Get metadata, fulltexts or fulltext URLs of papers matching a search query
MIT License
197 stars 37 forks source link

Improve CrossRef #112

Closed tarrow closed 8 years ago

tarrow commented 8 years ago

This patch:

blahah commented 8 years ago

@tarrow OK just taking a look through.

I'm not keen on polluting the interface with lots of new options, especially if they only apply to one API. I think if we want to have API-specific options we should have a layered help interface.

If a user runs a filter option with the wrong API (anything that's not Crossref), we should error out with a message explaining that filters aren't implemented for the other APIs.

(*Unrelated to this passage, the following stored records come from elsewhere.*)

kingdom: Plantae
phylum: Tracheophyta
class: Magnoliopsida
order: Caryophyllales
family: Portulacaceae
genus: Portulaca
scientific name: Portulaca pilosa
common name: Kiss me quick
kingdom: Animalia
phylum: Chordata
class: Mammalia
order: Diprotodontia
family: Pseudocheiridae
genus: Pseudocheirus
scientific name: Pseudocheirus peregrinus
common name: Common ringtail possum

But perhaps a bigger thing here is that all the different filter options so far ...

    --filter-from-index-date <date>     filter only papers indexed after date (inclusive)
    --filter-until-index-date <date>    filter only papers indexed before date (inclusive)
    --filter-from-pub-date <date>       filter only papers published after date (inclusive)
    --filter-until-pub-date <date>      filter only papers published before date (inclusive)
    --filter-until-created-date <date>  filter only papers created before date (inclusive)
    --filter-from-created-date <date>   filter only papers created from date (inclusive)

... are moving towards having our own syntax for querying. This has been on the to-do list for a while, and I think that if we're going to do it we should just do it fully and apply it to all the APIs.

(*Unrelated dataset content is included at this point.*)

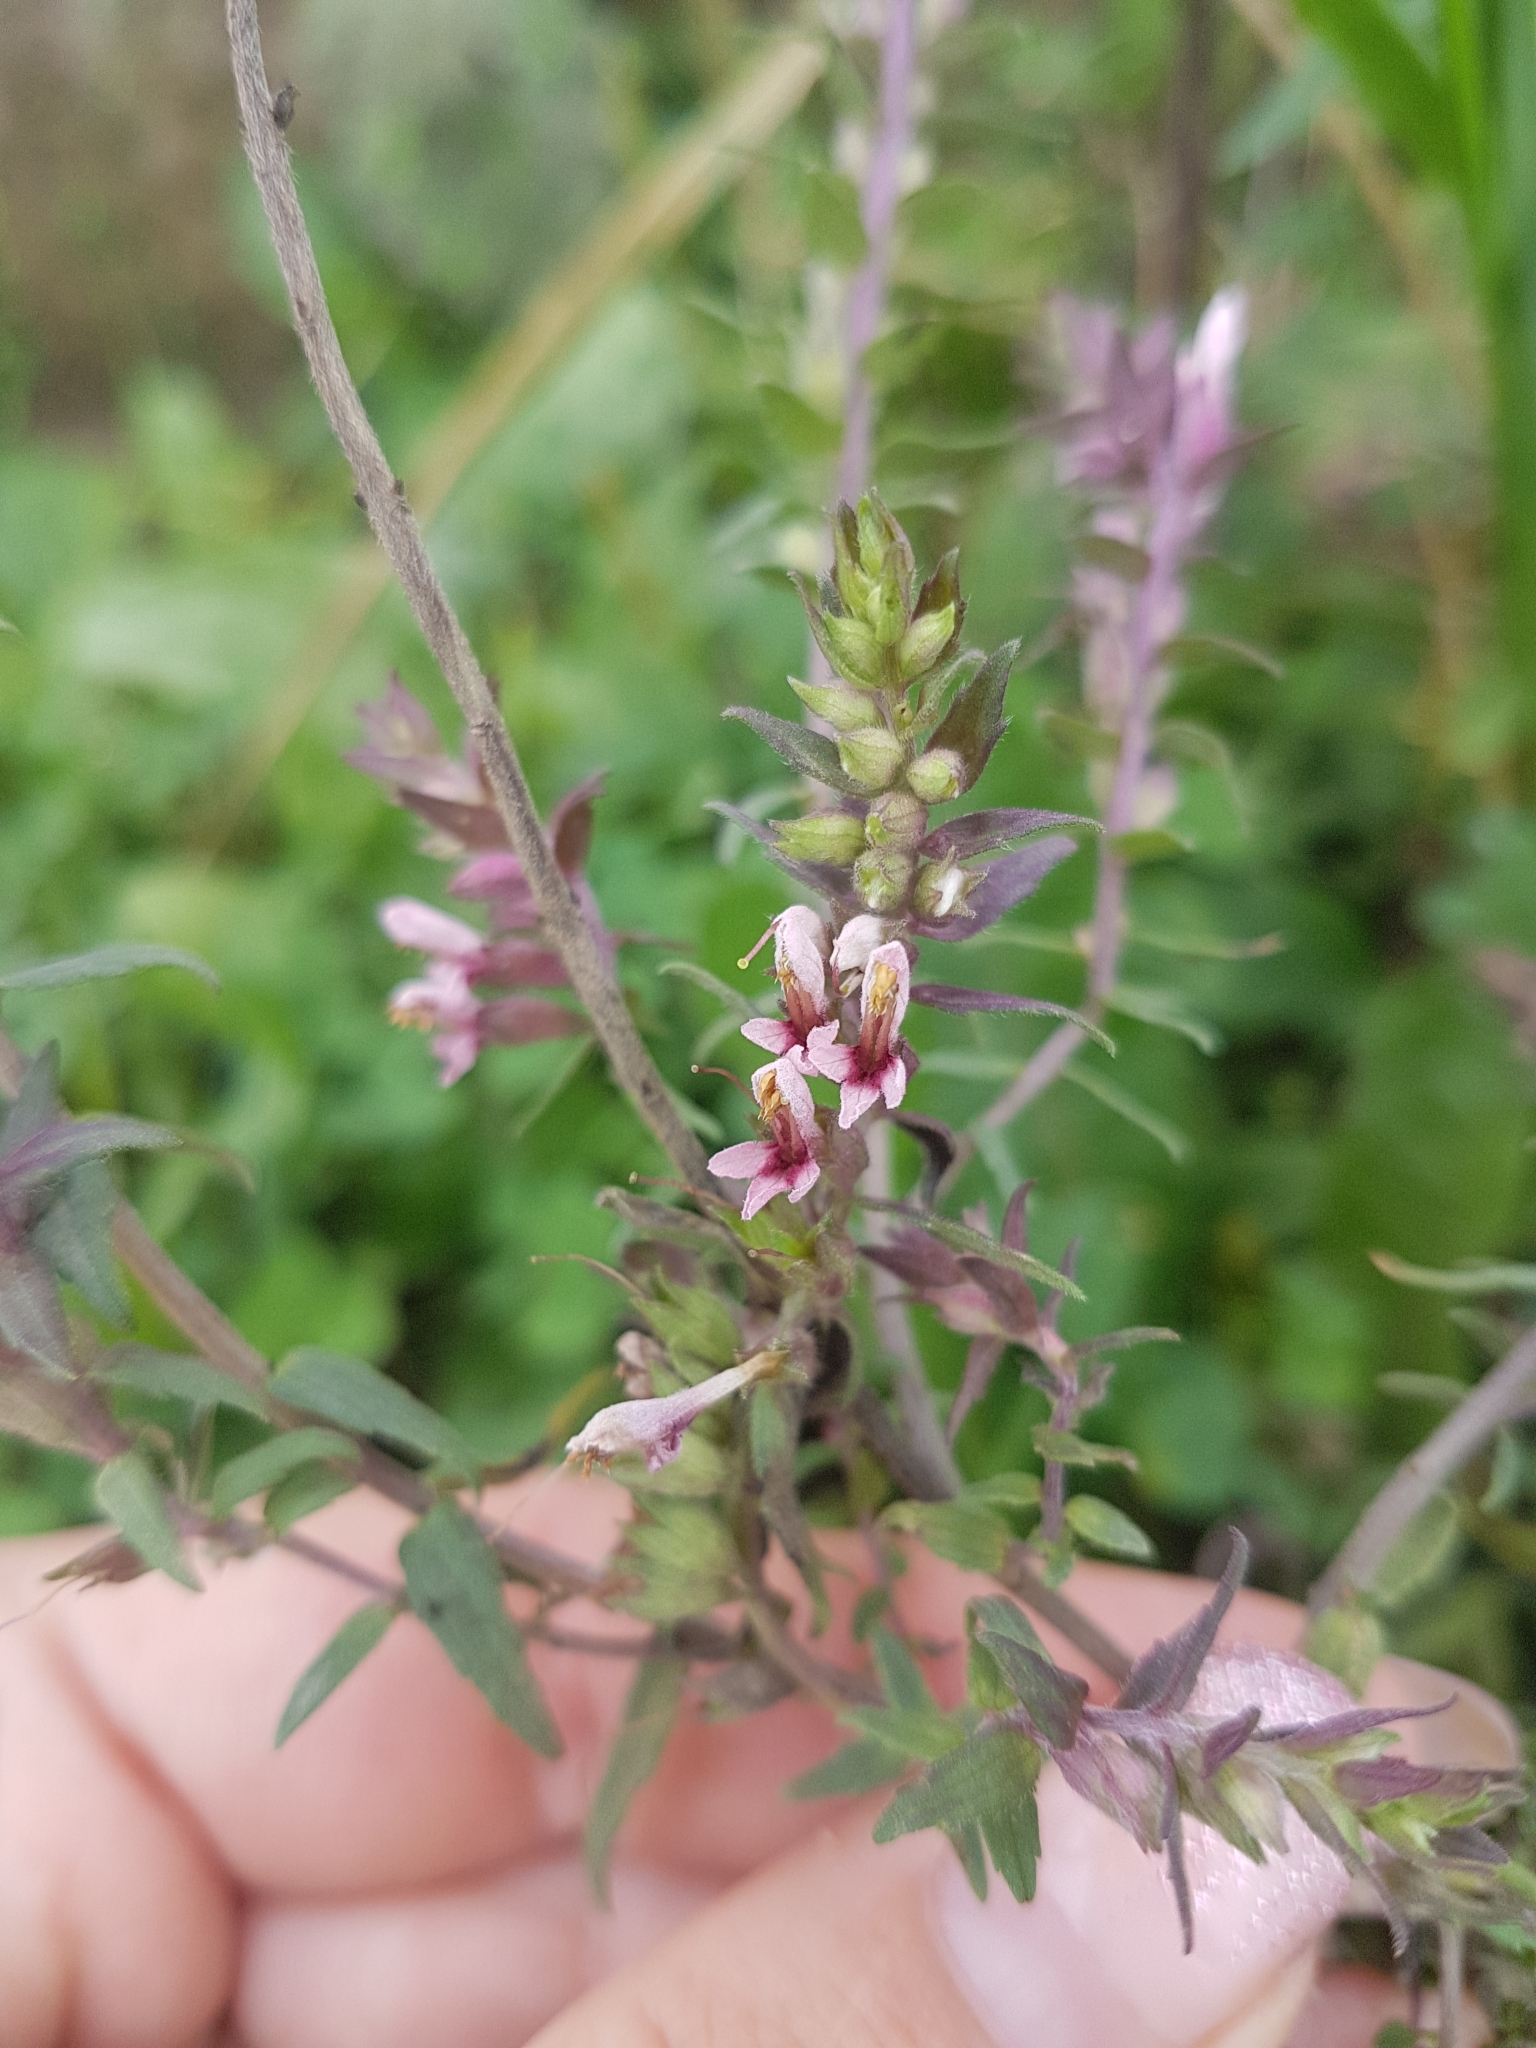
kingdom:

That being said the filters seem to work nicely and the bug fixes in this PR are needed. I'd like to separate them out.

If the --filter* options are useful for the contentmine daily run, we should keep them in a branch that can be used there while the full syntax and interface is being implemented.

blahah commented 8 years ago

So, please can you split out the bug fixes from the crossref filtering stuff? Then we can merge the bug fixes and cut a release.

tarrow commented 8 years ago

Sure; what would you think about just retaining the --filter option, make it explicitly for the crossref api and warn if used with another api?

What I had hoped to do was to find some common ground between the apis and add similar filter options in good time. Gradually I realised (as you can see by all the options) it's actually really hard to find a useful published on date.

petermr commented 8 years ago

On Thu, Jul 7, 2016 at 9:46 AM, tarrow notifications@github.com wrote:

Sure; what would you think about just retaining the --filter option, make it explicitly for the crossref api and warn if used with another api?

It's technically possible just to use the --filter API to achieve these options. Something like:

--filter from-index-date:2016-06-22,until-index-date:2016-06-30,publisher-name:"Elsevier BV"

but the quoting gets pretty messy.

The main reason is that the Crossref api is rich and includes at least 3 independent syntaxes (and excuse any errors!)

api.crossref.org/works?filter=publisher-name:BMJ&rows=200

The first field is the type of information queried, the second is the query of filters and the third limits output

It's difficult to see how this can be fully supported in the current approach unless we pass queries verbatim or abstract the concepts . This abstraction may well be required in the medium term. Note that we are also having to abstract the metadata - which is a large job. Until that's done we may have to pass API-specific stuff.

My guess is that over the next few weeks we may wish to normalize some of the commoner metadata both for queries and for output.

Peter Murray-Rust Reader in Molecular Informatics Unilever Centre, Dep. Of Chemistry University of Cambridge CB2 1EW, UK +44-1223-763069

tarrow commented 8 years ago

I'm closing this pull request for the time being. I have made an alternative #115 which doesn't include the barrage of filter options (but does include --filter so no actual functionality is lost).

It also includes the same bug fixes as this patch